Activity: State, as one number, how many lines in these records hold "cite".

(Dataset entries)
::::::::

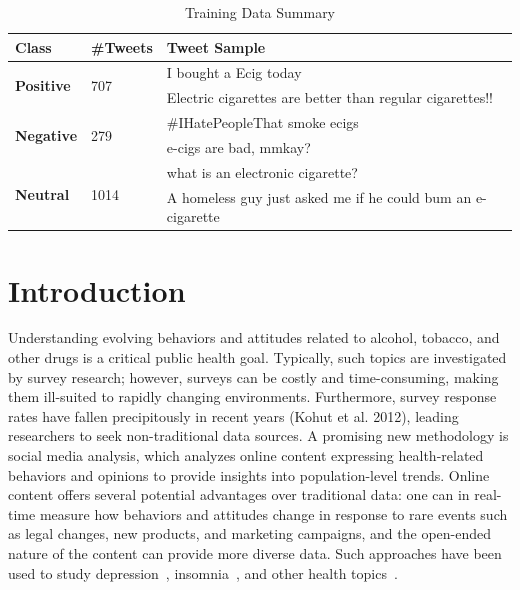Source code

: \documentclass{sig-alternate}
\begin{document}
\begin{table}[ht!]
\centering
\caption{Training Data Summary\label{tab:labelsample}}
\begin{tabular}{|l|l|p{9cm}|}
\hline
{\bf Class}                     & {\bf \#Tweets}        & {\bf Tweet Sample}                                                                                                                       \\ \hline
\multirow{2}{*}{{\bf Positive}} & \multirow{2}{*}{707}  & I bought a Ecig today                                                                                                                    \\ %
                                &                       & Electric cigarettes are better than regular cigarettes!!                                          \\ \hline
\multirow{2}{*}{{\bf Negative}} & \multirow{2}{*}{279}  & \#IHatePeopleThat smoke ecigs                                                  \\ %
                                &                       & e-cigs are bad, mmkay?                                                                                                         \\ \hline
\multirow{2}{*}{{\bf Neutral}}  & \multirow{2}{*}{1014} &  what is an electronic cigarette?        \\ %
                                &                       & A homeless guy just asked me if he could bum an e-cigarette\\ \hline
\end{tabular}
\end{table}



\section{Introduction}
Understanding evolving behaviors and attitudes related to alcohol, tobacco,
and other drugs is a critical public health goal. Typically, such topics are
investigated by survey research; however, surveys can be costly and
time-consuming, making them ill-suited to rapidly changing
environments. Furthermore, survey response rates have fallen precipitously in
recent years (Kohut et al. 2012), leading researchers to seek non-traditional
data sources. A promising new methodology is social media analysis, which
analyzes online content expressing health-related behaviors and opinions to
provide insights into population-level trends. Online content offers several
potential advantages over traditional data: one can in real-time measure how
behaviors and attitudes change in response to rare events such as legal
changes, new products, and marketing campaigns, and the open-ended nature of
the content can provide more diverse data. Such approaches have been used to
study depression~\cite{choudhury2013predicting}, insomnia~\cite{powell2012i},
and other health topics~\cite{dredze2012how}.
\end{document}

::::::::

Output for this exercise: 2